[PAGE TEXT]

To exchange halo, first we have four block like this:

The first communication happens along x-axis

The second communcation happens along y-axis. Note that here the communicated boundary extended to ghosts, this is necessary to have corners transfered correctly:

That’s it. If you look at closely the ghosts are correctly representing their actual data.

The order of communications, first x-axis then y-axis, is necessary to get corners transfered. If you are not interested in the corners, the order is not important.

Axis and Directions

I define some array functions (arrays that look like functions):

enum Dir{right, top, left, bottom};
int oppositeDir[4]{left, bottom, right,top};
enum Axis{x,y};
Axis DirToAxis[4]{x,y,x,y};
Axis GetNormalAxis[2]{y,x};
std::array<Dir,2> GetDirsOfAxis[2] {{left,right},{bottom, top}};

Note enum values start from zero (right=0, top=1,…) and are suitable to be array index. So

opposite[right] is left
DirToAxis[right] is x
...

[/PAGE TEXT]
[DATASET ENTRIES]

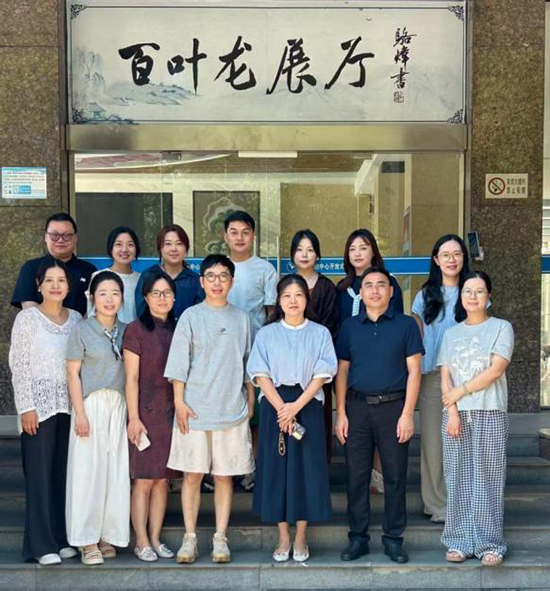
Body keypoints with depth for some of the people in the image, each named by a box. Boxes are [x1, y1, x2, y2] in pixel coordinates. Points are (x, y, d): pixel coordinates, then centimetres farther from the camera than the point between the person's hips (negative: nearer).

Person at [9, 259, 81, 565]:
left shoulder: (76, 318, 10)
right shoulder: (27, 317, -2)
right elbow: (18, 364, -5)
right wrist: (26, 406, -11)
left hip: (70, 405, 4)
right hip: (39, 404, -4)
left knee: (65, 472, 7)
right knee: (40, 473, -2)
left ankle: (62, 537, 17)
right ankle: (42, 544, 5)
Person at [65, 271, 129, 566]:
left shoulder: (125, 331, 10)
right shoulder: (82, 330, -2)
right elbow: (73, 373, -4)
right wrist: (80, 412, -12)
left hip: (119, 406, 4)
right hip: (91, 403, -4)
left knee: (115, 471, 3)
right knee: (88, 470, -2)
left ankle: (107, 535, 14)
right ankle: (87, 540, 6)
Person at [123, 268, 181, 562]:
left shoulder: (176, 330, 12)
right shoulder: (135, 329, -3)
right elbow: (131, 378, -7)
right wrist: (134, 417, -11)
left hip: (172, 412, 5)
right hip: (146, 411, -5)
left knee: (163, 479, 9)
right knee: (144, 479, -1)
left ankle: (156, 538, 17)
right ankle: (141, 542, 8)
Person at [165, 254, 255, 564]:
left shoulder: (242, 318, 9)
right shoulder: (191, 316, 2)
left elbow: (248, 365, 14)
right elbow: (179, 363, 0)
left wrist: (251, 403, 11)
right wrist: (179, 402, -7)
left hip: (233, 409, 2)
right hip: (195, 408, -2)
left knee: (225, 475, 5)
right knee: (192, 474, 1)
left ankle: (221, 539, 13)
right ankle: (190, 538, 11)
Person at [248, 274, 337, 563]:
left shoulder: (320, 333, 4)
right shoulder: (266, 334, 5)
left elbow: (322, 374, -4)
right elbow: (260, 374, -2)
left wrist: (296, 406, -14)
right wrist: (281, 408, -14)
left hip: (308, 405, 0)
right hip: (274, 406, 1)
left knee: (306, 468, 1)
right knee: (276, 467, 3)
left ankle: (300, 539, 14)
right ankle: (283, 538, 15)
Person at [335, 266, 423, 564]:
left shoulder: (405, 324, 2)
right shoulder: (349, 326, 10)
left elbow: (414, 371, -1)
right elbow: (342, 372, 10)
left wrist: (407, 414, -9)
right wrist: (340, 414, 2)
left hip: (393, 407, -2)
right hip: (357, 407, 2)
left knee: (395, 476, 4)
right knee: (356, 475, 6)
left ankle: (393, 538, 16)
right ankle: (358, 537, 17)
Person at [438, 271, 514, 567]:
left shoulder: (501, 327, 4)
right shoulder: (451, 334, 14)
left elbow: (496, 369, -8)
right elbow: (445, 378, 7)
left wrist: (460, 391, -8)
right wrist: (452, 412, -7)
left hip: (490, 415, -3)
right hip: (455, 415, 3)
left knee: (487, 480, -2)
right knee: (458, 480, 3)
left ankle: (490, 543, 5)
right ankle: (460, 541, 10)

[/DATASET ENTRIES]

### ASSIGNED TASK
Write out the whole halo exchange text word for word, keeping every line, the code, and the original spelling unchanged. The records have no connection to the halo exchange text.

### ANSWER TO THIS TASK
To exchange halo, first we have four block like this:

The first communication happens along x-axis

The second communcation happens along y-axis. Note that here the communicated boundary extended to ghosts, this is necessary to have corners transfered correctly:

That’s it. If you look at closely the ghosts are correctly representing their actual data.

The order of communications, first x-axis then y-axis, is necessary to get corners transfered. If you are not interested in the corners, the order is not important.

Axis and Directions

I define some array functions (arrays that look like functions):

enum Dir{right, top, left, bottom};
int oppositeDir[4]{left, bottom, right,top};
enum Axis{x,y};
Axis DirToAxis[4]{x,y,x,y};
Axis GetNormalAxis[2]{y,x};
std::array<Dir,2> GetDirsOfAxis[2] {{left,right},{bottom, top}};

Note enum values start from zero (right=0, top=1,…) and are suitable to be array index. So

opposite[right] is left
DirToAxis[right] is x
...